THE DATA →
━━━━━━━━━━

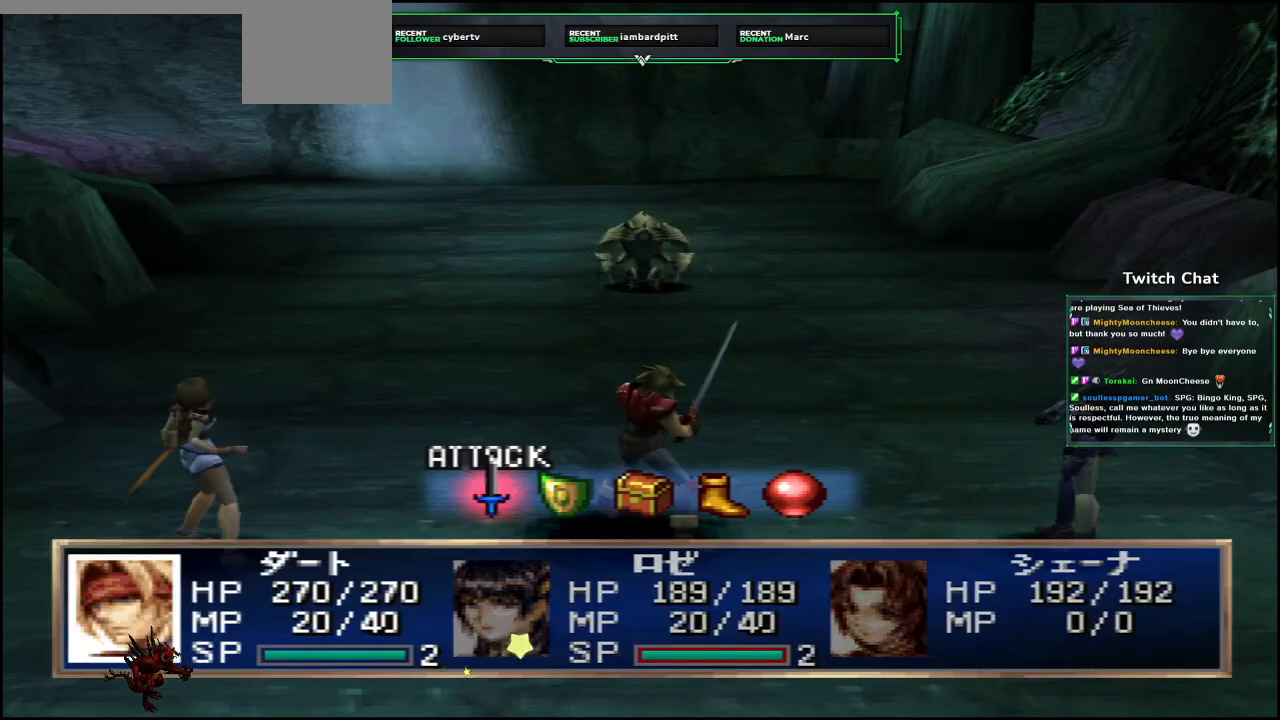
Gameplay with a controller (PlayStation layout); each line is a JSON object with the inputs held at the frame after it (dt_ms = milliseconds from this image to that frame). "events" lists button and stick changes between this image and that frame as [ms after this image, input, new state], when the widget could be followed in between.
{"dt_ms": 500, "buttons": ["CIRCLE"], "left_stick": "center", "right_stick": "center", "events": [[117, "CIRCLE", "down"], [233, "CIRCLE", "up"], [450, "CIRCLE", "down"]]}
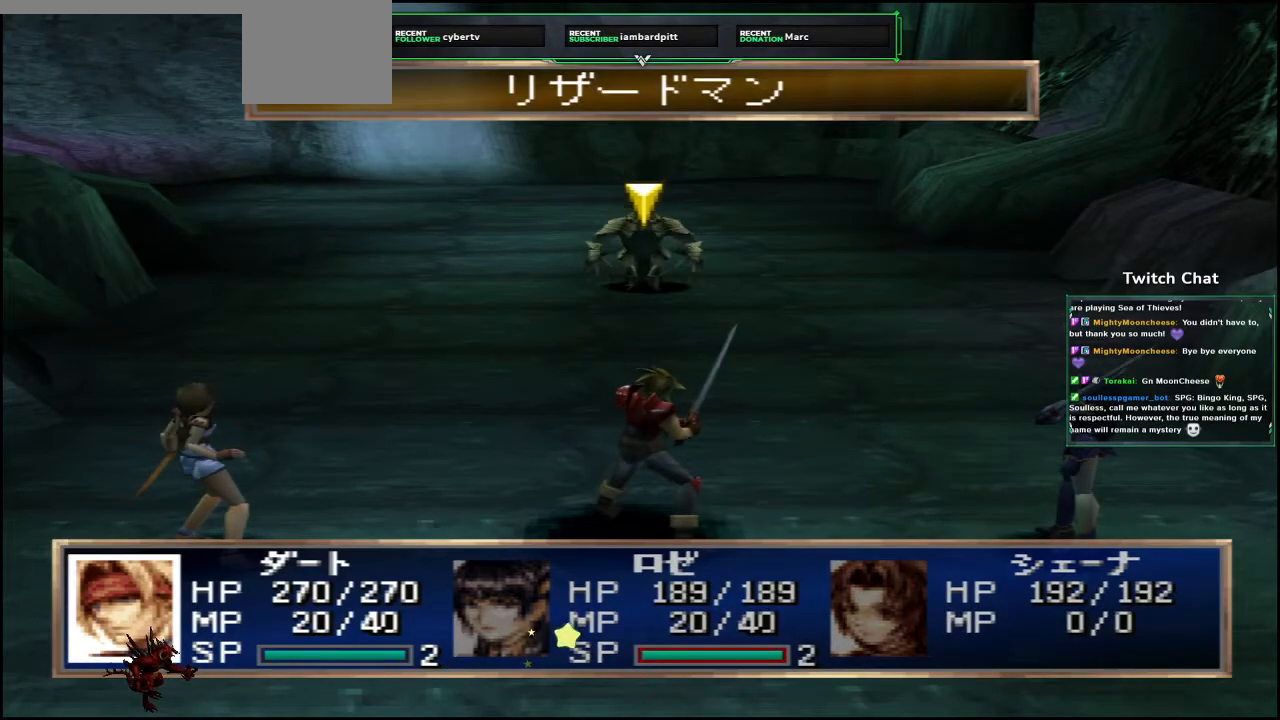
{"dt_ms": 500, "buttons": [], "left_stick": "center", "right_stick": "center", "events": [[67, "CIRCLE", "up"]]}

━━━━━━━━━━

ASSIGNED TASK → Before handing back the copy, remove the pictures; otherwise print the data exactly.

ANSWER SPACE →
Gameplay with a controller (PlayStation layout); each line is a JSON object with the inputs held at the frame after it (dt_ms = milliseconds from this image to that frame). "events" lists button and stick changes between this image and that frame as [ms after this image, input, new state], when the widget could be followed in between.
{"dt_ms": 500, "buttons": ["CIRCLE"], "left_stick": "center", "right_stick": "center", "events": [[117, "CIRCLE", "down"], [233, "CIRCLE", "up"], [450, "CIRCLE", "down"]]}
{"dt_ms": 500, "buttons": [], "left_stick": "center", "right_stick": "center", "events": [[67, "CIRCLE", "up"]]}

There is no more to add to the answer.